Task to complete - Write out each line below precisely, passing over the pictures.

[Version difference data]
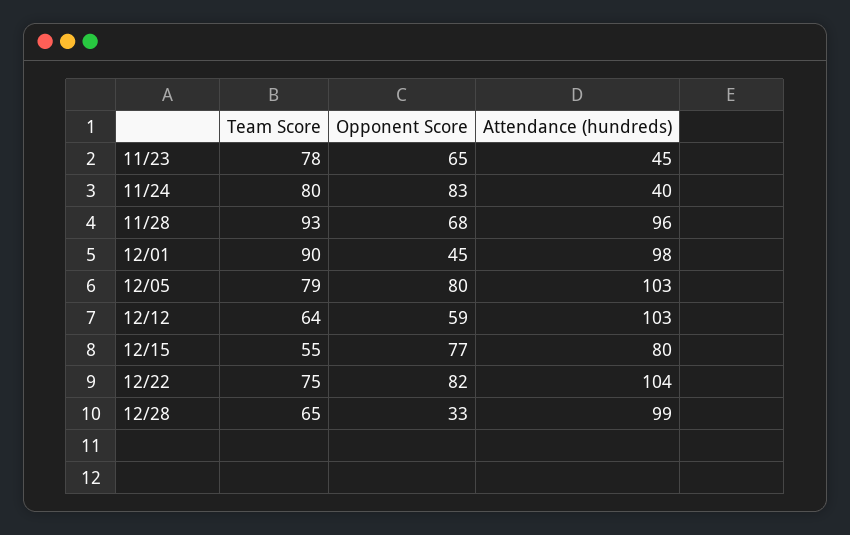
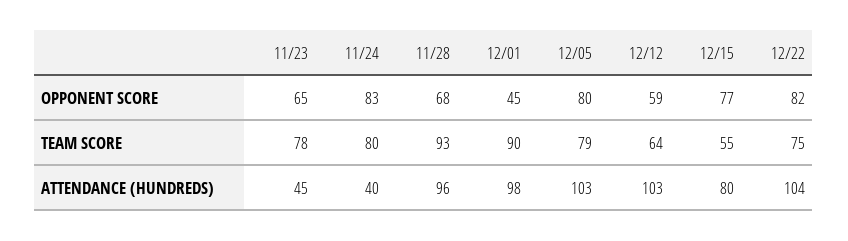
Team Score, 12/28: 65 -> none
Opponent Score, 12/28: 33 -> none
Attendance (hundreds), 12/28: 99 -> none

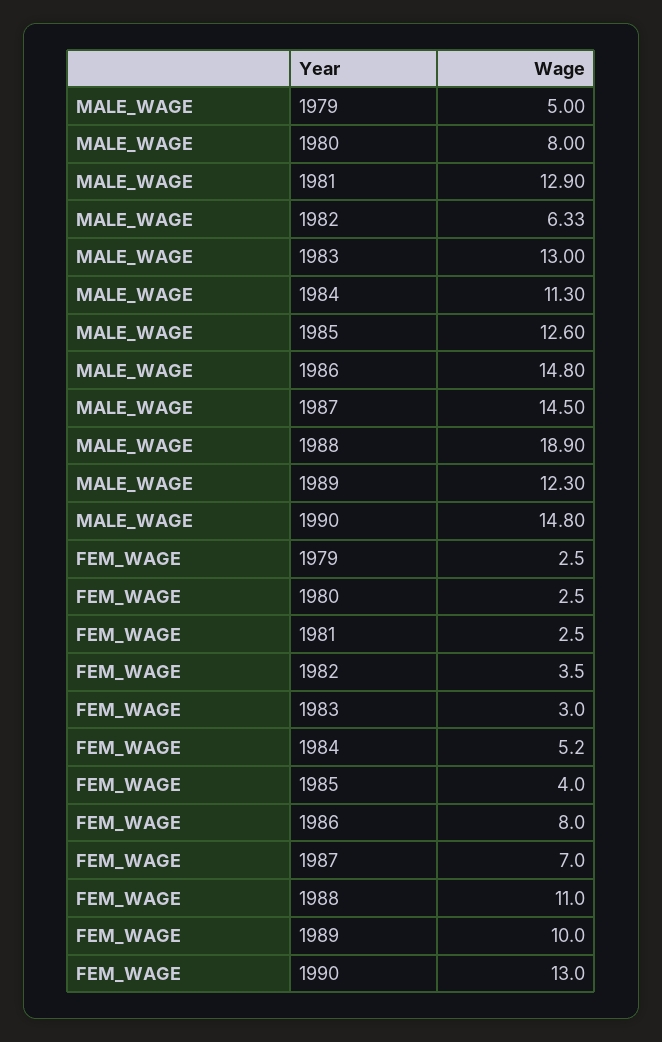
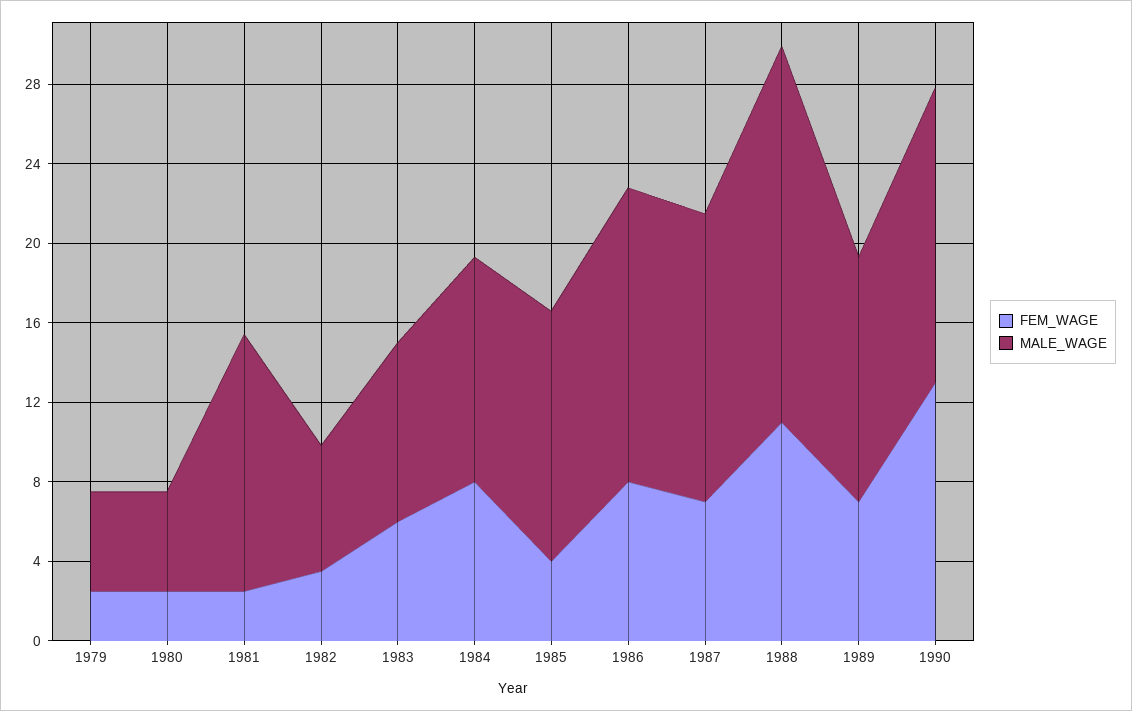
MALE_WAGE, 1980: 8 -> 5
MALE_WAGE, 1983: 13 -> 9
FEM_WAGE, 1983: 3 -> 6
FEM_WAGE, 1984: 5.2 -> 8
FEM_WAGE, 1989: 10 -> 7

Reply to the task -
Team Score, 12/28: 65 -> none
Opponent Score, 12/28: 33 -> none
Attendance (hundreds), 12/28: 99 -> none

MALE_WAGE, 1980: 8 -> 5
MALE_WAGE, 1983: 13 -> 9
FEM_WAGE, 1983: 3 -> 6
FEM_WAGE, 1984: 5.2 -> 8
FEM_WAGE, 1989: 10 -> 7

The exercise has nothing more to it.